Required work
Output the run of lines that opens with the first line of the material below and closes with the line containing "Document page, 1275x1650 pixels.", both included, and drop the pictures.

-------------------------

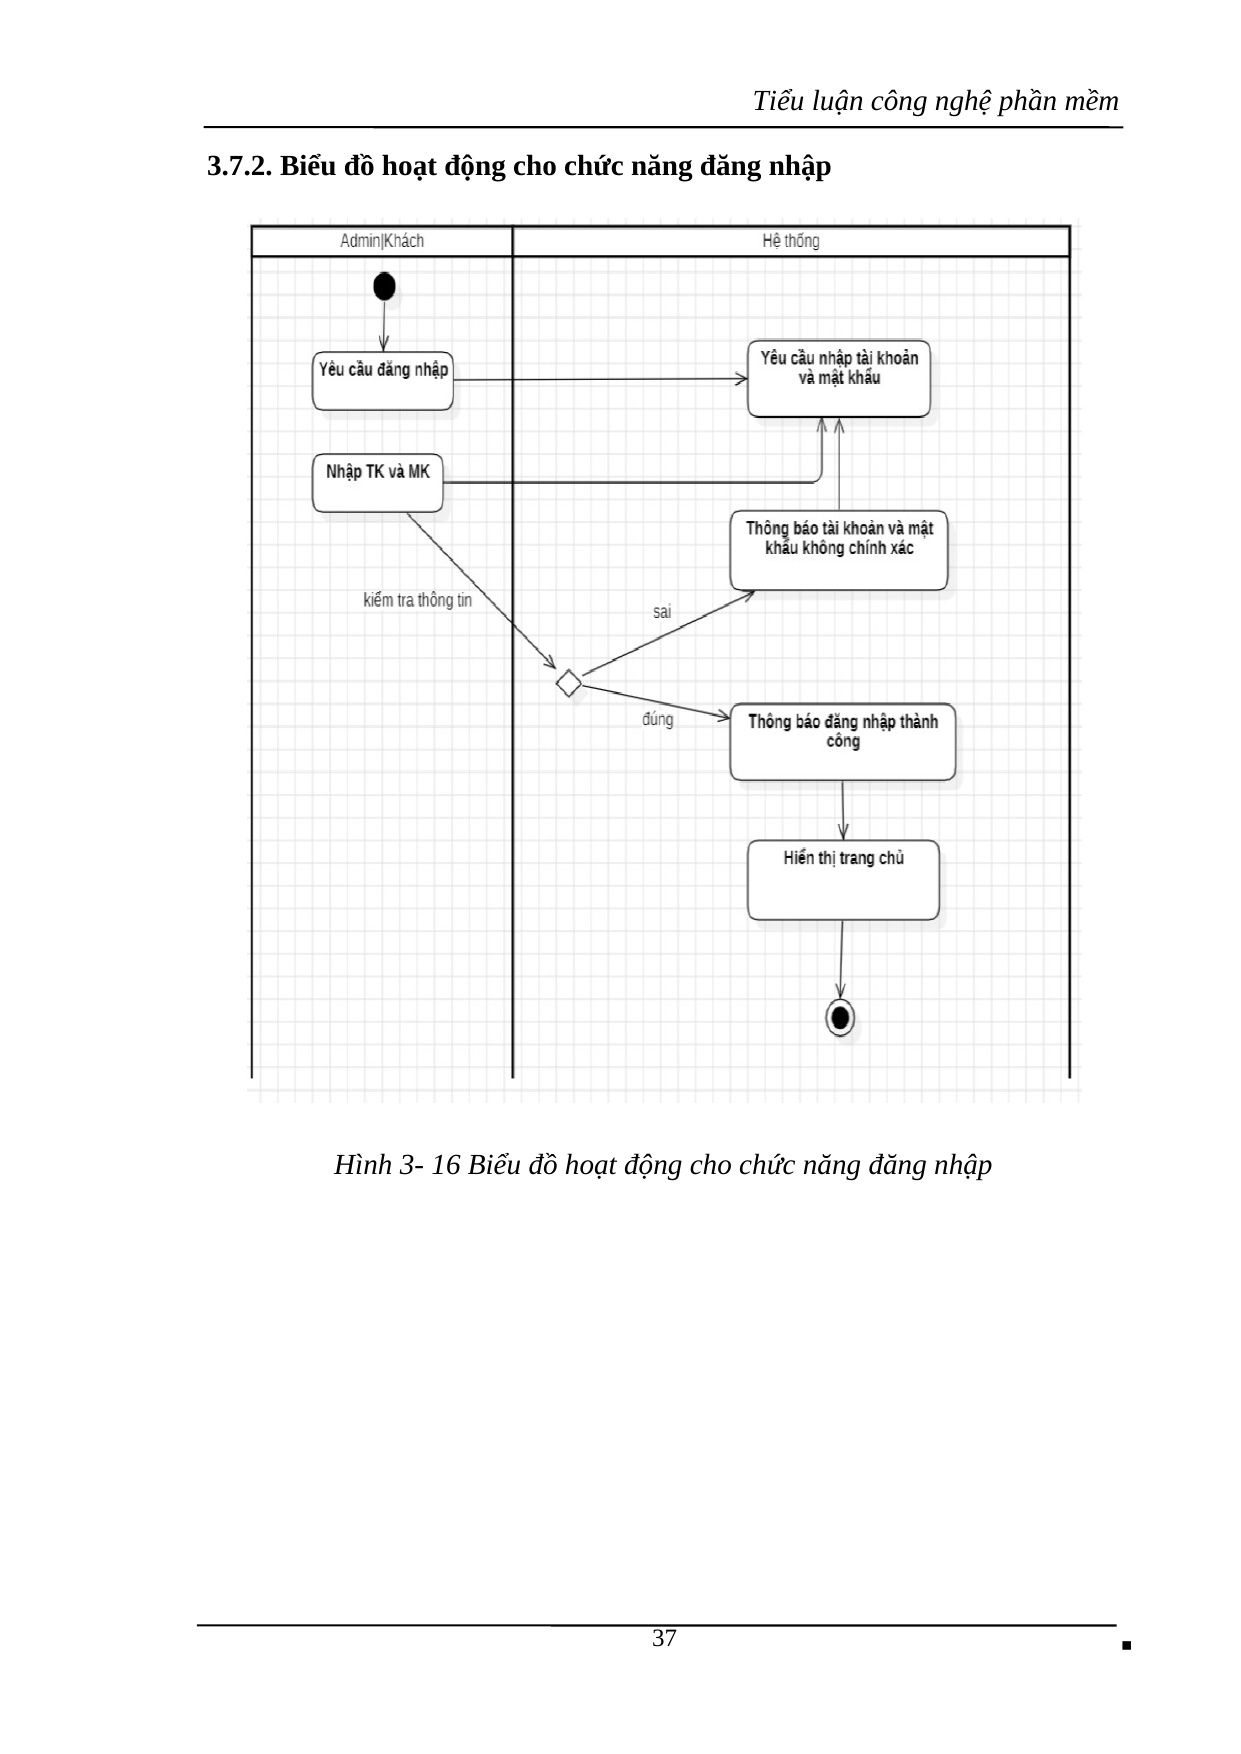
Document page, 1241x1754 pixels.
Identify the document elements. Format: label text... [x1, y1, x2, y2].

text 3.7.2. Biểu đồ hoạt động cho chức năng đăng nhập [207, 148, 1122, 181]
text Hình 3- 16 Biểu đồ hoạt động cho chức năng đăng nhập [207, 1147, 1122, 1181]
picture [247, 218, 1082, 1103]
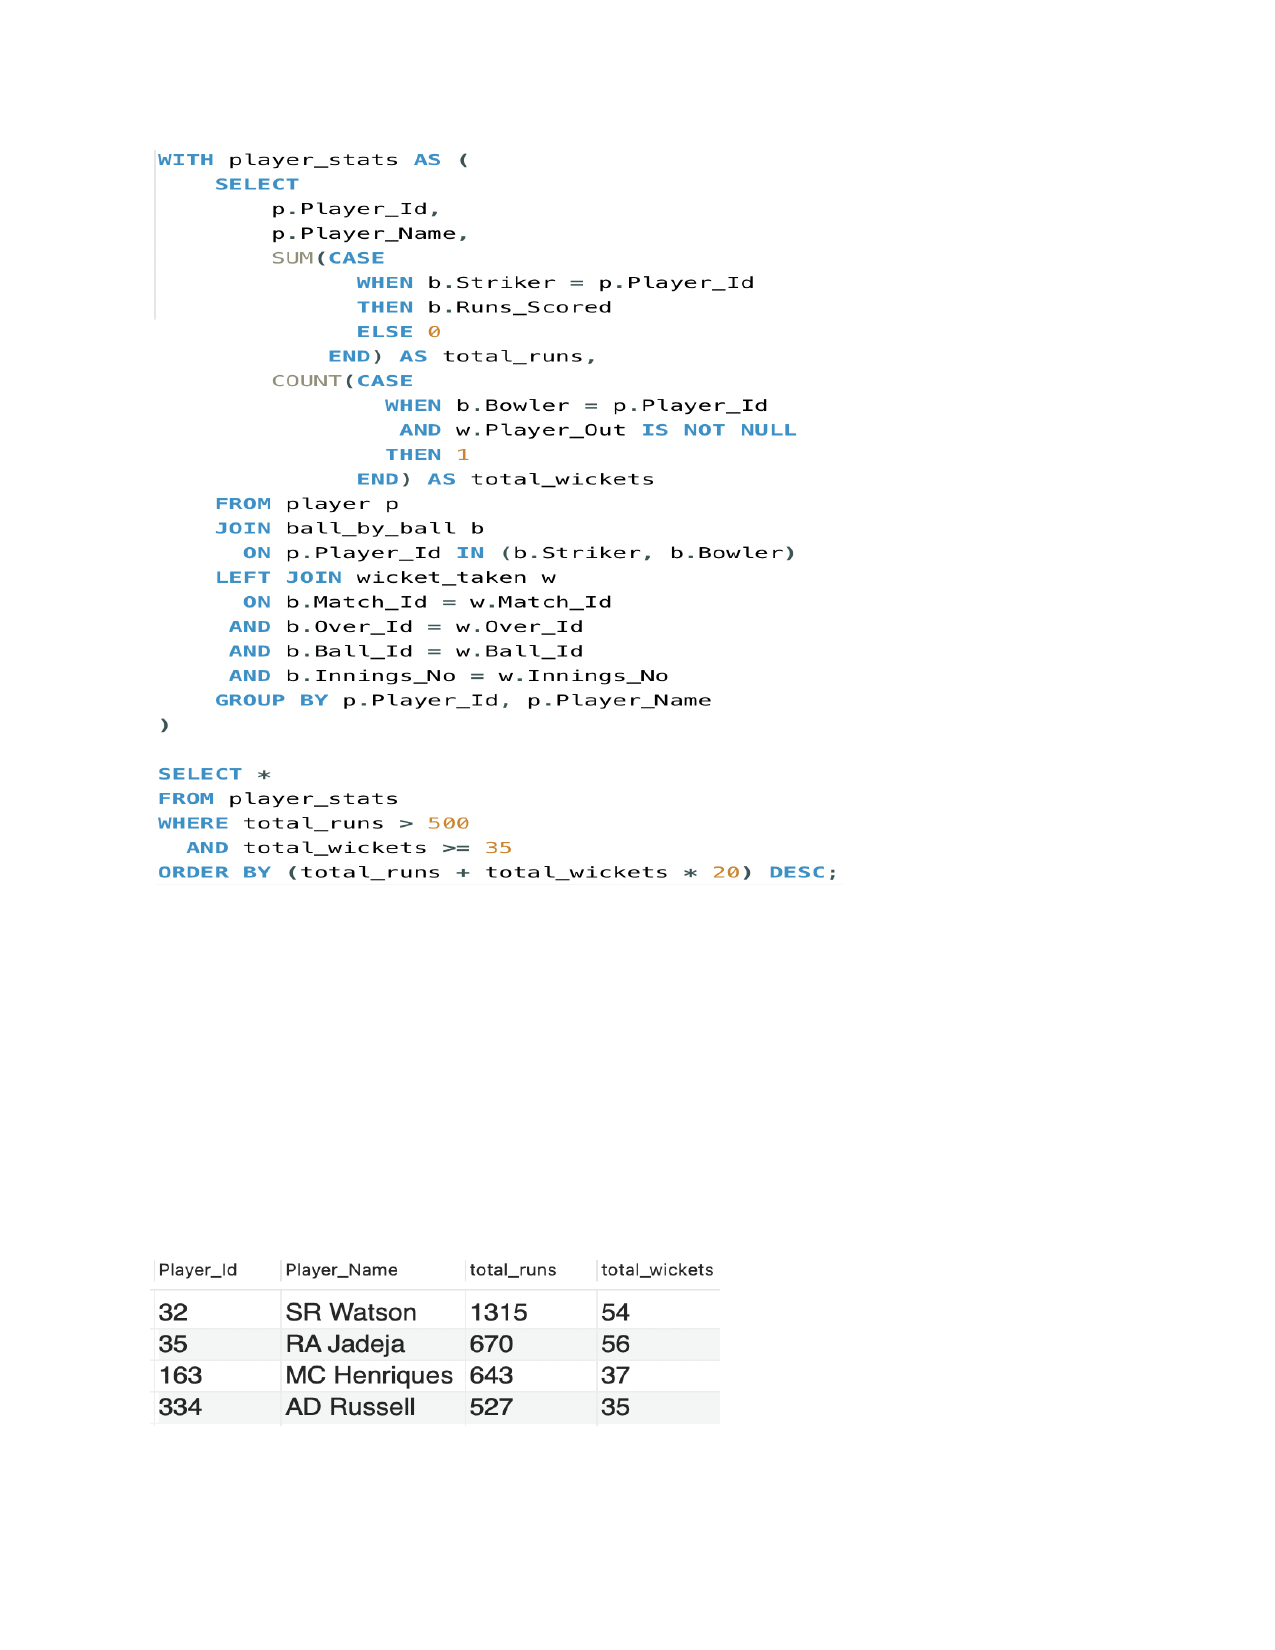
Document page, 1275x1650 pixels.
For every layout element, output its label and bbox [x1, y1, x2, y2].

picture [150, 150, 843, 885]
picture [150, 1260, 721, 1426]
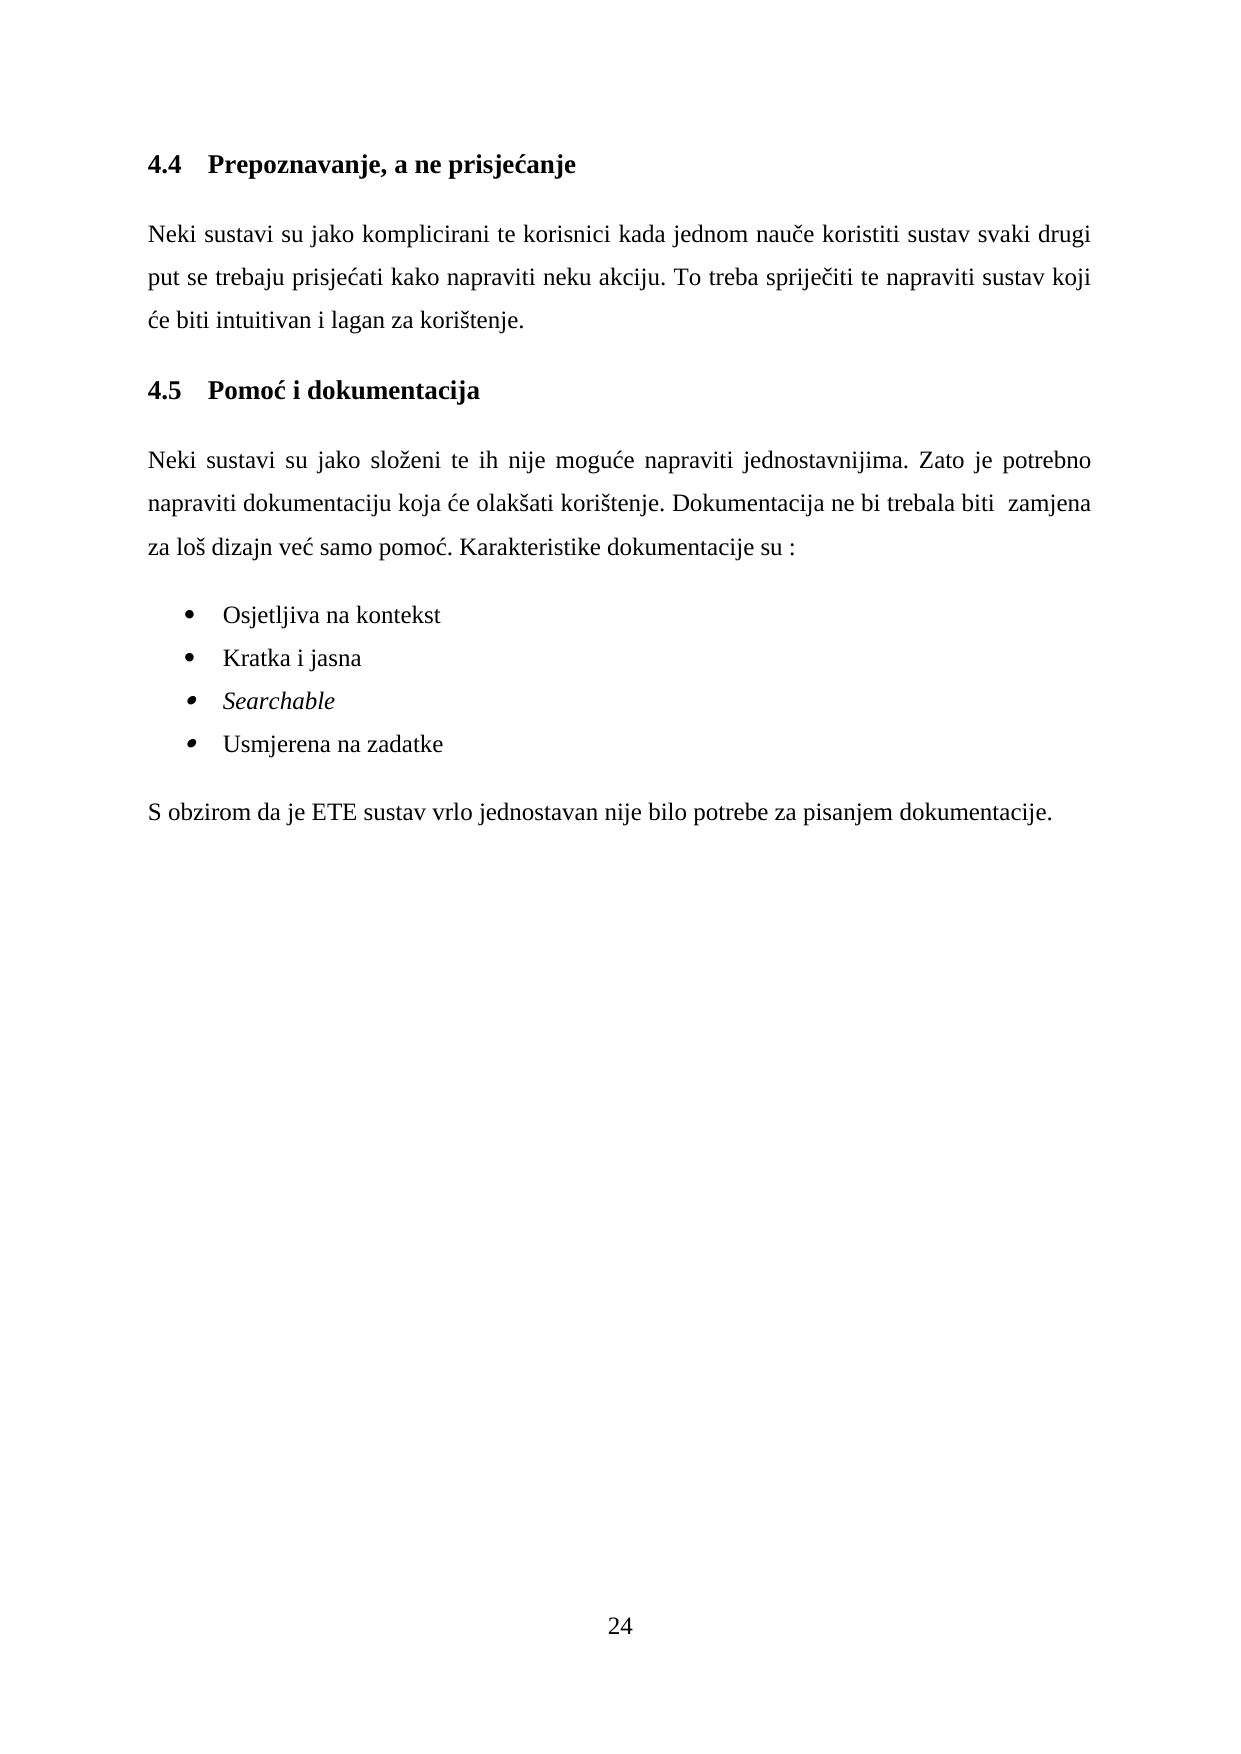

-------------------------

Reply
Document page, 1241x1754 pixels.
Identify the document elements. Format: label text... [x1, y1, x2, y2].

text 3.7.2. Biểu đồ hoạt động cho chức năng đăng nhập [207, 148, 1122, 181]
text Hình 3- 16 Biểu đồ hoạt động cho chức năng đăng nhập [207, 1147, 1122, 1181]
picture [247, 218, 1082, 1103]
Document page, 1275x1650 pixels.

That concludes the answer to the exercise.